— Важно, чтобы мы обратились к первоисточникам, — предупредил Спаркс. — Мы ничего не добьемся, если будем просто читать комментарии современных авторов. Мы должны добраться до основополагающих документов и изучить то, что говорили древние писатели — и те, что писали правильно, и даже еретики.
— Я возьму вероучение, — предложил Дик Бэлью. — Я до тошноты устал гоняться за каждым новым веянием духовной жизни, которое проносится по городу. Что я хочу знать — это то, во что Церковь верила с самого начала, и во что она не верила? Я также хочу поискать равновесие. Например, как быть с тем огромным значением, которое мы придаем деталям, сопровождающим второе пришествие Христа? Разумно ли это? Так ли это было у ранних христиан?

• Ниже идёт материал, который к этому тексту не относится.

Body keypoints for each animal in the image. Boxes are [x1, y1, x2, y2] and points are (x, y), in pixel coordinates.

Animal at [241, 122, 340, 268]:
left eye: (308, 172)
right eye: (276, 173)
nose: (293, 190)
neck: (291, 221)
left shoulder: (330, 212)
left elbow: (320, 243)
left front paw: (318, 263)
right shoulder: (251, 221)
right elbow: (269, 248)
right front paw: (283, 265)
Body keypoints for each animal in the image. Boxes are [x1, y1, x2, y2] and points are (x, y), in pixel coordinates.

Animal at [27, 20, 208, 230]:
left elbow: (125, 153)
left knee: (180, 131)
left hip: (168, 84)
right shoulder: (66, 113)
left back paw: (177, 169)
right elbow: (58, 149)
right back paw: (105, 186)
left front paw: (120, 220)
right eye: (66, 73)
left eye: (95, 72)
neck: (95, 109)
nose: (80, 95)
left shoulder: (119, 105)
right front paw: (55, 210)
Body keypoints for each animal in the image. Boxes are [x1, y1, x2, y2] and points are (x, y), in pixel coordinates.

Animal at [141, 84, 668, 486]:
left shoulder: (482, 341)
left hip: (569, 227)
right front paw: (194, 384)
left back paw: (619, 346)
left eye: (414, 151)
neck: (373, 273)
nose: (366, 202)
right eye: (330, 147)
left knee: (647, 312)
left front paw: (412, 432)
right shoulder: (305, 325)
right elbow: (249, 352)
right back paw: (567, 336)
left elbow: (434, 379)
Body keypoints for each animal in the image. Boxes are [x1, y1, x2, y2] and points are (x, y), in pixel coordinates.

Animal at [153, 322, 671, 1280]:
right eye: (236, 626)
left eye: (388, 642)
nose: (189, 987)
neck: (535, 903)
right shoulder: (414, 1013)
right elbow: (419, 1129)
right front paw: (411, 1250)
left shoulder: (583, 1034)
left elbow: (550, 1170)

Иногда у меня появляется чувство, что мы знаем о втором пришествии больше, чем сам Господь.
— Но что самое важное, — продолжал Бэлью, — я хочу выяснить, что ранние христиане думали об Иисусе Христе. Какое знание позволяло им так охотно умирать за Него?
Гордон Уолкер хранил молчание в течение большей части встречи. Бывший южно–баптистский священник, он получил образование в семинарии Форт Ворз в Техасе и пасторствовал в нескольких южно–баптистских церквях перед приходом в штат «Студенческого крестового похода в поисках Христа». «Я скажу вам, что я собираюсь взять, — сказал он несколько скептическим тоном. — Я беру Библию. Мой план состоит в том, чтобы проверить сравнением с Библией все то, что все вы, братья, обнаружите. Потому что если мы не сможем найти подтверждения там, я откажусь это принять.
— Это вполне справедливо, — сказал Джон Браун, чувствуя, что обстановка может немного накалиться. — В конце концов, это должно быть критерием всего, во что мы верим.
Кен Бервен взял предреформационные годы, Рэй Нетэри, ушедший в отставку в 1978 году, — послереформационный период, а я был вскоре выбран нашим администратором.
Больше, чем исследование
Если бы мы ограничились только поиском ответов на поставленные вопросы, наша дискуссия представляла бы чисто академический интерес. Но нас интересовал не просто сбор более полной информации. Перед нами стояли две конкретные проблемы. Во–первых, все мы теперь были ответственны за хотя и небольшую, но паству. Мы обещали своим людям, что приведем их в сохранившуюся неповрежденной в истории Новозаветную веру. При этом мы не собирались стать еще одной «разновидностью» христианства. Нашей целью также не являлось оставаться протестантами, стать католиками, быть пятидесятниками или не принадлежать ни к одной из деноминации. Нами руководило желание быть насколько возможно лучшими христианами, быть выражением Церкви первого века в двадцатом веке.
Во–вторых — и я не могу в достаточной мере подчеркнуть важность этого решения — мы договорились с самого начала в своих делах и жизни соответствовать всему, что мы узнаем о Церкви Нового Завета, проследив ее исторический путь. Если мы поймем, что были неправы, то должны будем измениться. Мы приняли на себя обязательство верить ее учению, принять ее богослужение, установить — в соответствии со своим пониманием — ее иерархическую структуру. Или, другими словами, если бы мы обнаружили, что все христиане повсеместно исповедовали определенную истину или придерживались определенной практики, и это делалось всеми и не противоречило Священному Писанию, мы изменили бы согласно этому свой курс и последовали вере своих отцов.
Отсюда начала развиваться герменевтика — интерпретации Писания. В течение многих лет мы склонялись к тому, чтобы рассматривать Церковь в ее исторической перспективе как некую горизонтальную структуру — длиной в двадцать веков, с фундаментом, перекладывавшемся каждое столетие, чтобы отразить современную культуру. Теперь, кажется, мы начали смотреть на Церковь как на вертикальную структуру, высотой в двадцать столетий, построенную на фундаменте апостолов и пророков со Христом в качестве краеугольного камня.
Вместо того чтобы строить новые фундаменты в каждом поколении или каждом веке, мы изо всех сил старались понять, существует ли возможность оставаться на первоначальном апостольском основании, сохраняя веру, однажды и навсегда переданную всем святым, и, в то же время построить на этом фундаменте новый этаж для нашего времени, чтобы поселить на нем наших современников. Мы все менее и менее интересовались, находятся ли христиане второго или третьего века в нашей церкви. Вопрос стоял наоборот: находимся ли мы в их времени и церкви?